Error: “bind_up 0” in bind_exporter metrics
This means the exporter can’t reach the BIND statistics channel. Check that statistics-channels is configured in named.conf.options and that BIND was restarted after the change. Verify with curl http://127.0.0.1:8053/ directly. If you get a connection refused, BIND isn’t listening on port 8053.
Error: “dial tcp 127.0.0.1:8953: connection refused” from unbound_exporter
The Unbound remote-control interface isn’t enabled or isn’t listening on TCP. Check /etc/unbound/unbound.conf and confirm control-enable: yes and control-interface: 127.0.0.1 are set. Restart Unbound and test with unbound-control stats_noreset before starting the exporter.

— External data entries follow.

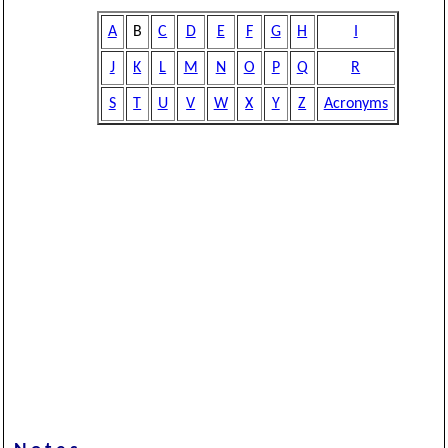
A
B
C
D
E
F
G
H
I
J
K
L
M
N
O
P
Q
R
S
T
U
V
W
X
Y
Z
Acronyms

PowerDNS /metrics returns 401 Unauthorized
The API key is required for the metrics endpoint on some PowerDNS versions. If Prometheus gets 401 errors, add the API key as a header in the scrape config:
- job_name: 'powerdns-recursor'
authorization:
credentials: your-secret-api-key-here
static_configs:
- targets: ['localhost:8082']
Grafana dashboard panels show “No data”
First, check the Prometheus targets page to confirm the exporter is UP. Then run a test query in Prometheus (e.g., bind_up or unbound_up). If the metric exists in Prometheus but doesn’t show in Grafana, the dashboard is using a different metric name than what the exporter provides. This is exactly what happened with the PowerDNS community dashboards, which is why we built a custom one. Check the metric names in Prometheus and update the Grafana panel queries to match.